**** RECORDS FOR THE EXERCISE ****
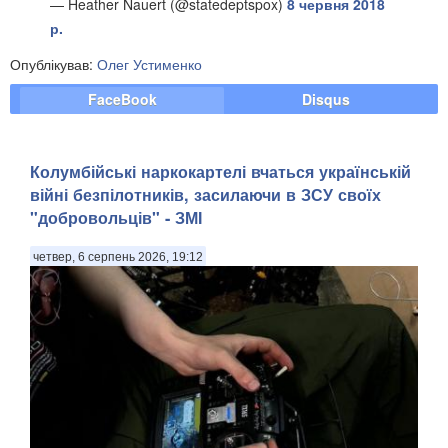
— Heather Nauert (@statedeptspox)
8 червня 2018
р.
Опублікував:
Олег Устименко
FaceBook
Disqus
Колумбійські наркокартелі вчаться українській
війні безпілотників, засилаючи в ЗСУ своїх
"добровольців" - ЗМІ
четвер, 6 серпень 2026, 19:12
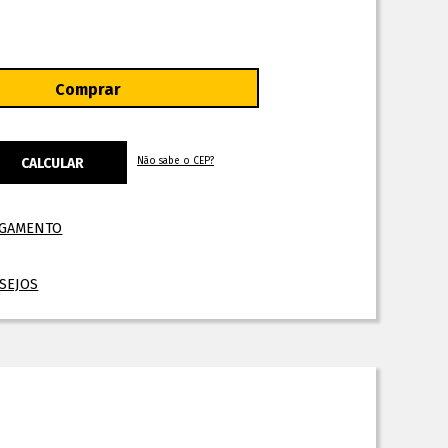
Não sabe o CEP?
AGAMENTO
ESEJOS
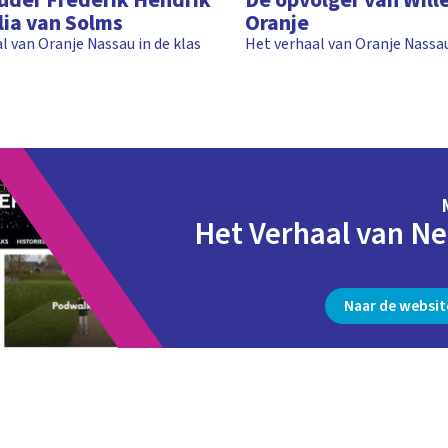
uder Frederik Hendrik
De opvolger van Will
ia van Solms
Oranje
l van Oranje Nassau in de klas
Het verhaal van Oranje Nassau
Het Verhaal van N
Naar de website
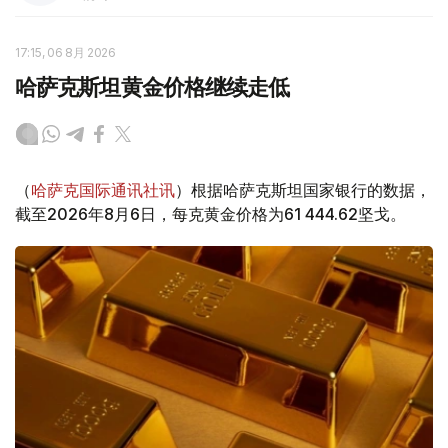
17:15, 06 8月 2026
哈萨克斯坦黄金价格继续走低
（
哈萨克国际通讯社讯
）根据哈萨克斯坦国家银行的数据，
截至2026年8月6日，每克黄金价格为61 444.62坚戈。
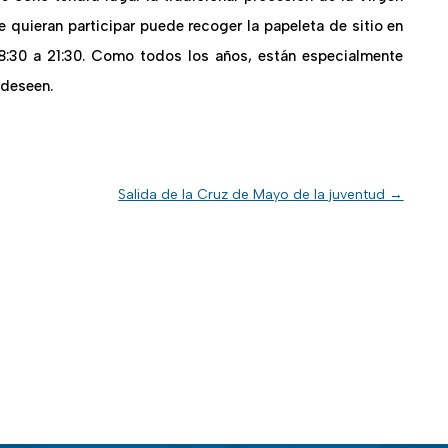
e quieran participar puede recoger la papeleta de sitio en
8:30 a 21:30. Como todos los años, están especialmente
 deseen.
Salida de la Cruz de Mayo de la juventud
→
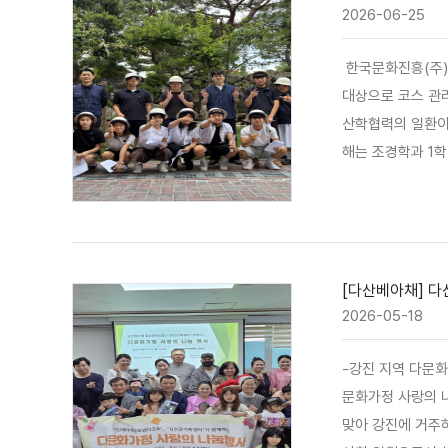
2026-06-25
한국문화진흥(주)
대상으로 코스 관리 실무 및 
산학협력의 일환이다
해는 조경학과 1학년
전 9시부터 4시간
차
[다산베아채] 다
2026-05-18
-강진 지역 다문화
문화가정 사랑의 
맞아 강진에 거주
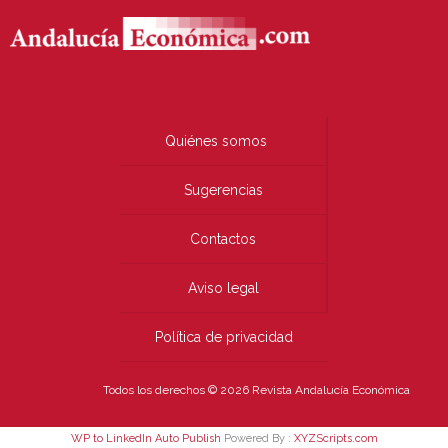
Quiénes somos
Sugerencias
Contactos
Aviso legal
Política de privacidad
Todos los derechos © 2026 Revista Andalucía Económica
WP to LinkedIn Auto Publish
Powered By :
XYZScripts.com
****
TASK TO CARRY OUT
Leave out the images and repeat the rest of the data word for word.

ANSWER TO THE EXERCISE
— Heather Nauert (@statedeptspox)
8 червня 2018
р.
Опублікував:
Олег Устименко
FaceBook
Disqus
Колумбійські наркокартелі вчаться українській
війні безпілотників, засилаючи в ЗСУ своїх
"добровольців" - ЗМІ
четвер, 6 серпень 2026, 19:12
Não sabe o CEP?
AGAMENTO
ESEJOS
uder Frederik Hendrik
De opvolger van Will
ia van Solms
Oranje
l van Oranje Nassau in de klas
Het verhaal van Oranje Nassau
Het Verhaal van N
Naar de website
17:15, 06 8月 2026
哈萨克斯坦黄金价格继续走低
（
哈萨克国际通讯社讯
）根据哈萨克斯坦国家银行的数据，
截至2026年8月6日，每克黄金价格为61 444.62坚戈。
e quieran participar puede recoger la papeleta de sitio en
8:30 a 21:30. Como todos los años, están especialmente
 deseen.
Salida de la Cruz de Mayo de la juventud
→
2026-06-25
한국문화진흥(주)
대상으로 코스 관리 실무 및 
산학협력의 일환이다
해는 조경학과 1학년
전 9시부터 4시간
차
[다산베아채] 다
2026-05-18
-강진 지역 다문화
문화가정 사랑의 
맞아 강진에 거주
Quiénes somos
Sugerencias
Contactos
Aviso legal
Política de privacidad
Todos los derechos © 2026 Revista Andalucía Económica
WP to LinkedIn Auto Publish
Powered By :
XYZScripts.com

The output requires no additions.